**TEXT SHOWN**
-.-.-

Pneumatic energy saving control

Abstract

The objective of the invention is to bypass the existing pneumatic thermostats/controllers providing on off auto operation for VAV boxes, reheat coils, classroom unit ventilators, fan coil units, fin tube radiators, damper actuator's, water control valves and the like, with a remotely controlled three way valves and wireless controlled and self-contained power.

Description

TECHNICAL FIELD

The present invention relates to a pneumatic energy savings control that provides a pneumatic on off auto sequence to existing or new pneumatic control system. The invention is comprised three-way pneumatic switching valves; power supply; wireless room sensor, supply air sensor; and or any pressure temperature or humidity sensing.

BACKGROUND OF THE INVENTION

Pneumatic thermostats are often used to control heating and cooling devices which in turn control the environment where the pneumatic thermostat is located.

-.-.-

**DATA**
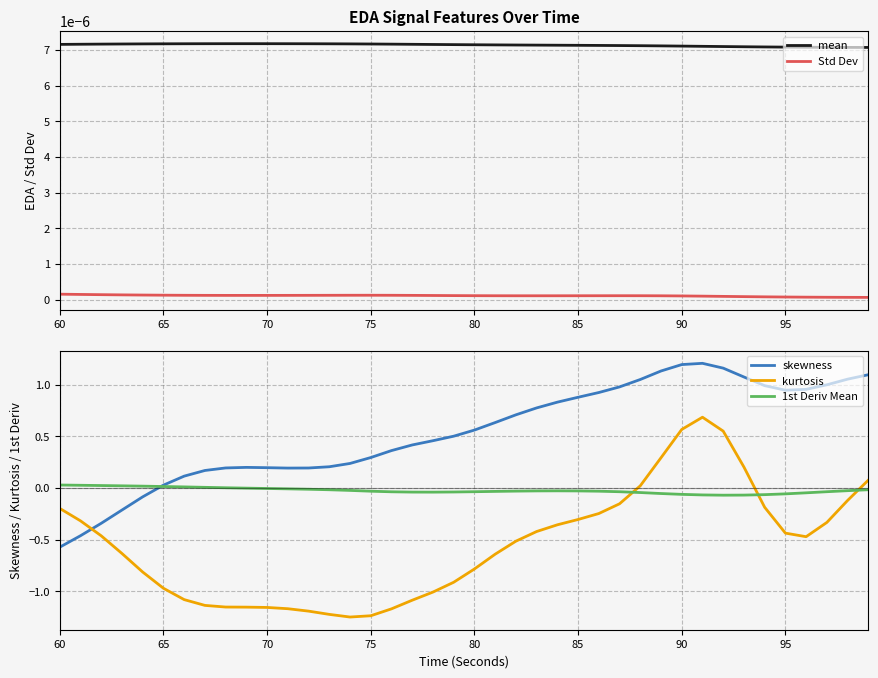

True or false: skewness has a value of -0.9 at 60.

False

-.-.-

**WHAT IS REQUIRED**
Continue the pneumatic energy saving control text from its last sentence.

**RESULT**
SUMMARY OF THE INVENTION

The invention includes a pneumatic thermostat by-pass control device comprising: (i) a wireless communication module for receiving signals from a control computer; and (ii) a pneumatic valve switching module in communication with the communication module, wherein the valve switching module comprises a pneumatic input, a pneumatic output and a switching valve, wherein said pneumatic input and said pneumatic output are in pneumatic communication with the switching valve and the pneumatic input is configured to be in pneumatic communication with a pneumatic thermostat and the pneumatic output is configured to be in pneumatic communication with a pneumatically controlled environmental control device. In response to a wireless signal from the control computer, the communication module sends an output signal to the pneumatic valve switching module. In response to the output signal, said pneumatic valve switching module changes the position of the switching valve.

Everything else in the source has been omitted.